╭─ The data
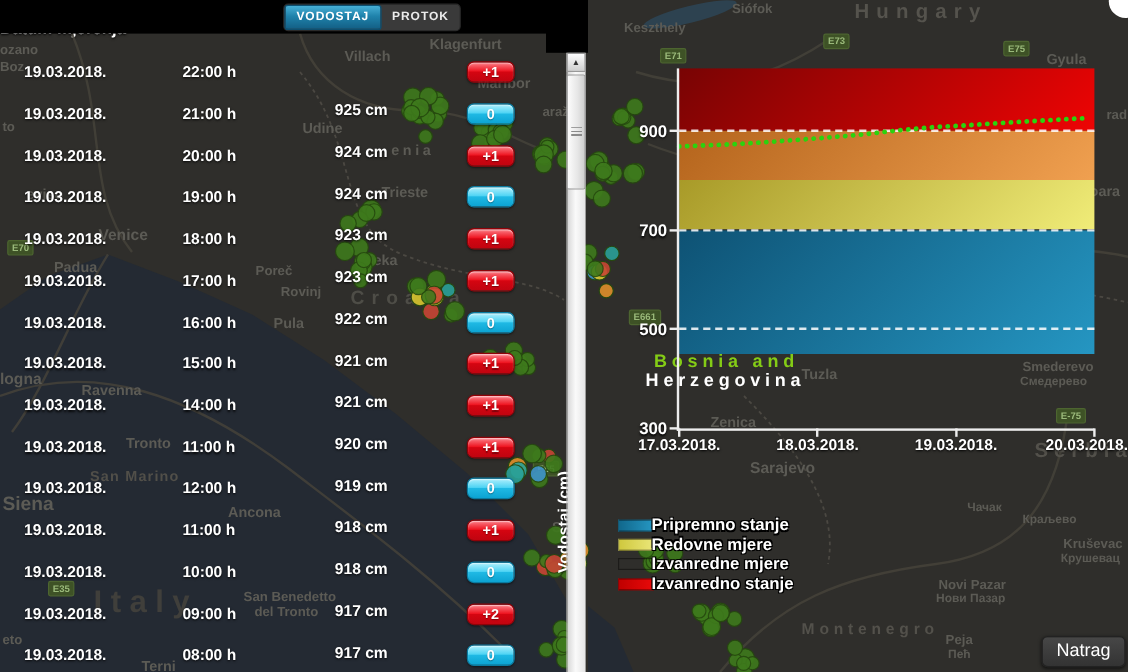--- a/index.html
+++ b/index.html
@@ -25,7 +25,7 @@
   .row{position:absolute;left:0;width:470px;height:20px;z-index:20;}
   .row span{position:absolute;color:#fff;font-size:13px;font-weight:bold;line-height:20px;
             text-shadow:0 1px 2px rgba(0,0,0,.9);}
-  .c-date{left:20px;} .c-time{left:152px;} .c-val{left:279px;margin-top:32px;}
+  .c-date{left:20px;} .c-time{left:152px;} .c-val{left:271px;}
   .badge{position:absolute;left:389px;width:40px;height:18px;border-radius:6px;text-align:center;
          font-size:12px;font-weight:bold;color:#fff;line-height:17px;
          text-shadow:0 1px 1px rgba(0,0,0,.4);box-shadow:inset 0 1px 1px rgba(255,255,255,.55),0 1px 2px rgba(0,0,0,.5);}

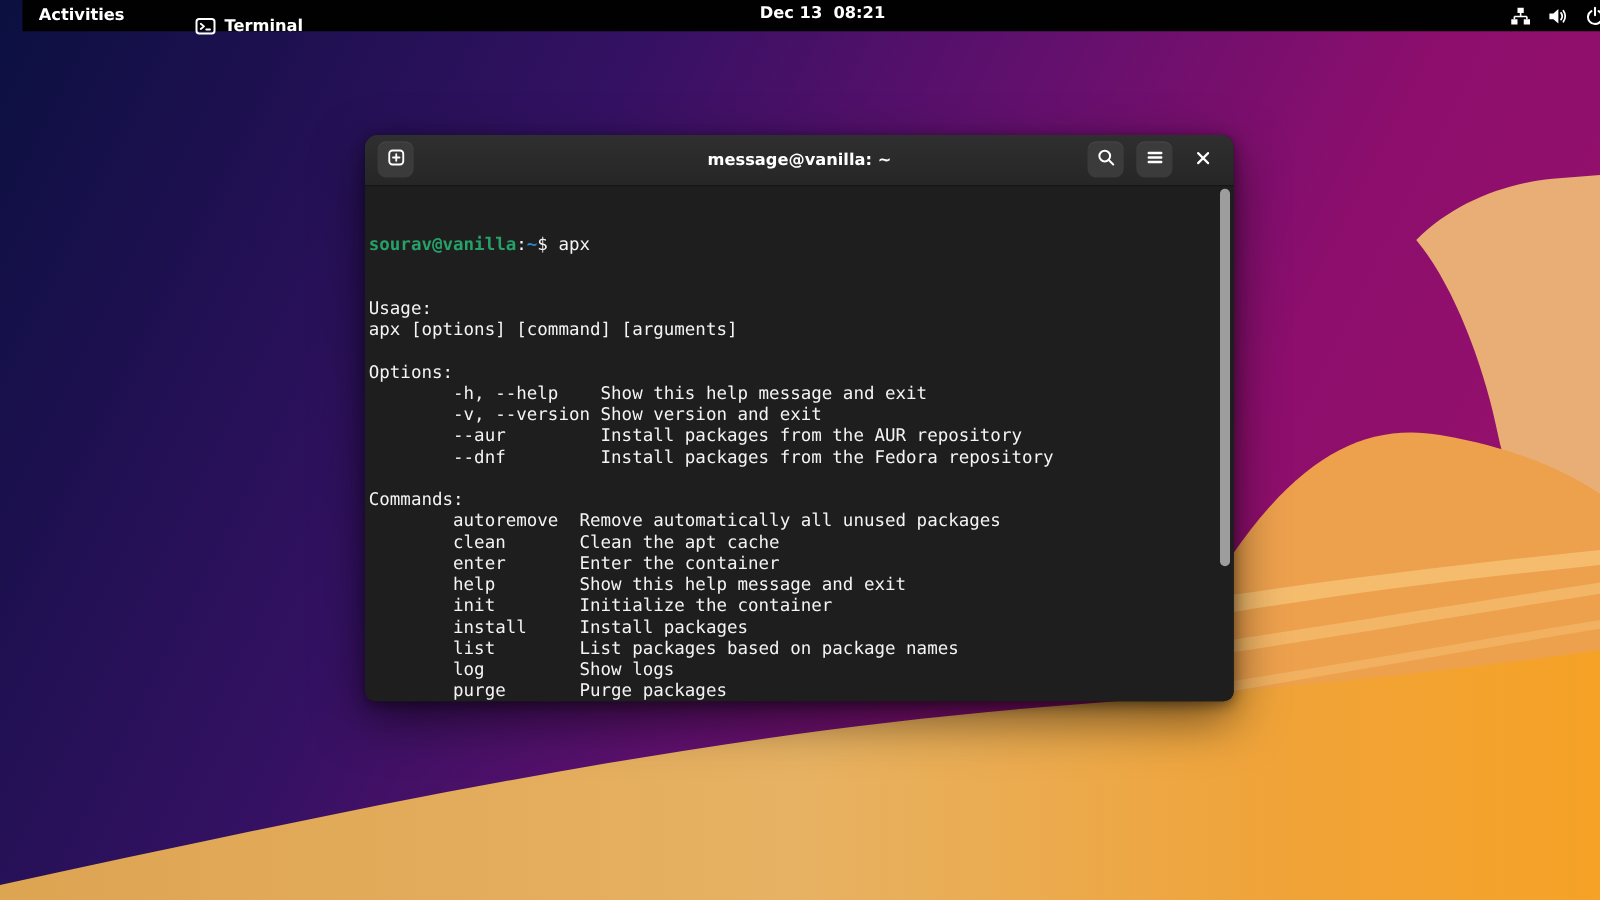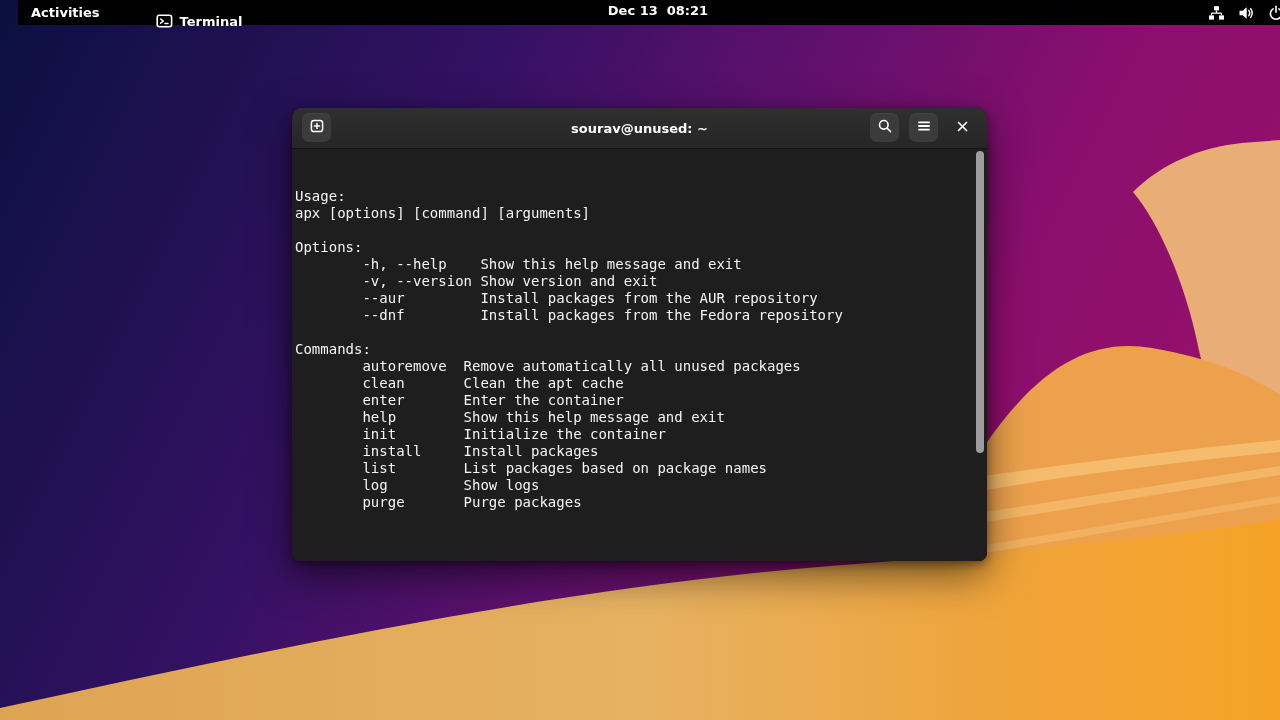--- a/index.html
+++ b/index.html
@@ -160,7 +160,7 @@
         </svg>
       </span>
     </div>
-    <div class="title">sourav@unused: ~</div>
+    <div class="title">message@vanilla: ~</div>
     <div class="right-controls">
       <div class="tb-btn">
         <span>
╰─
What you have to do → Would you write out all of the data exactly as it stands, without the pictures?

Answer below →
--- a/index.html
+++ b/index.html
@@ -25,7 +25,7 @@
   .row{position:absolute;left:0;width:470px;height:20px;z-index:20;}
   .row span{position:absolute;color:#fff;font-size:13px;font-weight:bold;line-height:20px;
             text-shadow:0 1px 2px rgba(0,0,0,.9);}
-  .c-date{left:20px;} .c-time{left:152px;} .c-val{left:279px;margin-top:32px;}
+  .c-date{left:20px;} .c-time{left:152px;} .c-val{left:271px;}
   .badge{position:absolute;left:389px;width:40px;height:18px;border-radius:6px;text-align:center;
          font-size:12px;font-weight:bold;color:#fff;line-height:17px;
          text-shadow:0 1px 1px rgba(0,0,0,.4);box-shadow:inset 0 1px 1px rgba(255,255,255,.55),0 1px 2px rgba(0,0,0,.5);}

--- a/index.html
+++ b/index.html
@@ -160,7 +160,7 @@
         </svg>
       </span>
     </div>
-    <div class="title">sourav@unused: ~</div>
+    <div class="title">message@vanilla: ~</div>
     <div class="right-controls">
       <div class="tb-btn">
         <span>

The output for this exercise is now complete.